Picasso, les derniers mystères
Le Point
Par Marion Cocquet
271 oeuvres de Picasso, non répertoriées, ont été découvertes © AP/Sipa
"Lorsqu'on découvre un Picasso non répertorié, la nouvelle fait le tour du monde. Deux cent soixante et onze oeuvres surgies de nulle part, c'est une affaire historique." Jean-Jacques Neuer, l'avocat des héritiers de Pablo Picasso qui viennent d'authentifier des dizaines d'oeuvres inconnues jusqu'alors, le sait : malgré l'opacité qui l'entoure encore,"l'affaire" révélée par le quotidien Libération dans son édition du lundi 29 novembre est sans précédent.

▶ **Données fournies**
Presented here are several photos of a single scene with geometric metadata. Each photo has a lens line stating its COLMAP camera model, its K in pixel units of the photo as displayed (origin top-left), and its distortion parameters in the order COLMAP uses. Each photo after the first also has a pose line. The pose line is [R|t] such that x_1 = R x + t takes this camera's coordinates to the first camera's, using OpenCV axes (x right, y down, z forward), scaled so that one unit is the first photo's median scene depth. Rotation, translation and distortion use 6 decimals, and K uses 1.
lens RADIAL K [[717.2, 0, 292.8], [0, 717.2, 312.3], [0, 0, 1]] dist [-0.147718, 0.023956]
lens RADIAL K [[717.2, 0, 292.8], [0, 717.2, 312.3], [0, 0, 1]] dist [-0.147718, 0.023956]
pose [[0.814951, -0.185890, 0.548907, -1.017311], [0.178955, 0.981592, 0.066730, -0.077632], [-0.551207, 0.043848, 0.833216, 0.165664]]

...

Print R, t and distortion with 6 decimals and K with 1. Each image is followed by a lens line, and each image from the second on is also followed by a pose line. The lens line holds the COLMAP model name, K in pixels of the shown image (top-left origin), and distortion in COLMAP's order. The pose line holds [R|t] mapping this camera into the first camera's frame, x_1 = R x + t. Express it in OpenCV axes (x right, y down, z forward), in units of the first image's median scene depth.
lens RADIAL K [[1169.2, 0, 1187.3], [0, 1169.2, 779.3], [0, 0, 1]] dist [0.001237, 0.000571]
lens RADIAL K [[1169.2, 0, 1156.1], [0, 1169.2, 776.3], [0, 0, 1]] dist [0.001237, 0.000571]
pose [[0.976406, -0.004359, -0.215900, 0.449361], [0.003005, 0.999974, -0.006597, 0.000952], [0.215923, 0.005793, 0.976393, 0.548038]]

▶ **Mise en pratique**
(1) Résumez en deux phrases le paragraphe de l'article sur Picasso qui commence par « Lorsqu'on découvre », en conservant ses faits principaux.
(2) Transcrivez le passage de l'article sur Picasso compris entre « Picasso, les derniers » et « est sans précédent. », ces deux passages inclus.
(3) Poursuivez l'article sur Picasso à partir de sa dernière phrase.
Les enregistrements forment un matériau distinct de l'article.

▶ **Réponses par tâche**
(1) Pour Jean-Jacques Neuer, avocat des héritiers de Pablo Picasso, qui viennent d'authentifier des dizaines d'œuvres jusque-là inconnues, l'apparition de 271 œuvres non répertoriées est une affaire historique, alors que la découverte d'un seul Picasso inédit fait déjà le tour du monde. Malgré l'opacité qui l'entoure encore, cette affaire, révélée par Libération le lundi 29 novembre, est sans précédent.

(2)
Picasso, les derniers mystères
Le Point
Par Marion Cocquet
271 oeuvres de Picasso, non répertoriées, ont été découvertes © AP/Sipa
"Lorsqu'on découvre un Picasso non répertorié, la nouvelle fait le tour du monde. Deux cent soixante et onze oeuvres surgies de nulle part, c'est une affaire historique." Jean-Jacques Neuer, l'avocat des héritiers de Pablo Picasso qui viennent d'authentifier des dizaines d'oeuvres inconnues jusqu'alors, le sait : malgré l'opacité qui l'entoure encore,"l'affaire" révélée par le quotidien Libération dans son édition du lundi 29 novembre est sans précédent.

(3)
Selon les informations du journal, l'histoire débute avec un courrier, reçu le 14 janvier 2010, par Claude Picasso, fils du maître et responsable de la Picasso administration, d'un inconnu, qui lui demande d'authentifier 26 oeuvres dont il lui envoie la photographie. Inconnues à l'inventaire de la succession. "D'autres photos suivent. Assez curieusement, l'émissaire envoie les reproductions par saccades, écrit Libération. Trente-neuf nouvelles prises de vue en mars, trente en avril. Des clichés toujours médiocres. Et de sources de plus en plus opaques, puisqu'ils ne correspondent à aucune oeuvre référencée."
Don ou recel
Rendez-vous est pris début septembre avec Claude Picasso, son assistante Christine Pinault et les auteurs de ces demandes : un couple de septuagénaires, les Le Guennec, qui leur présentent 175 oeuvres, transbahutées des Alpes-Maritimes à Paris dans une valise-cabine. Parmi elles, neuf collages cubistes, extrêmement rares, des carnets de dessins, des esquisses, des études de main sur toile. "L'ensemble est d'une importance majeure dans l'histoire de l'art, il constitue un véritable fonds", souligne Me Neuer.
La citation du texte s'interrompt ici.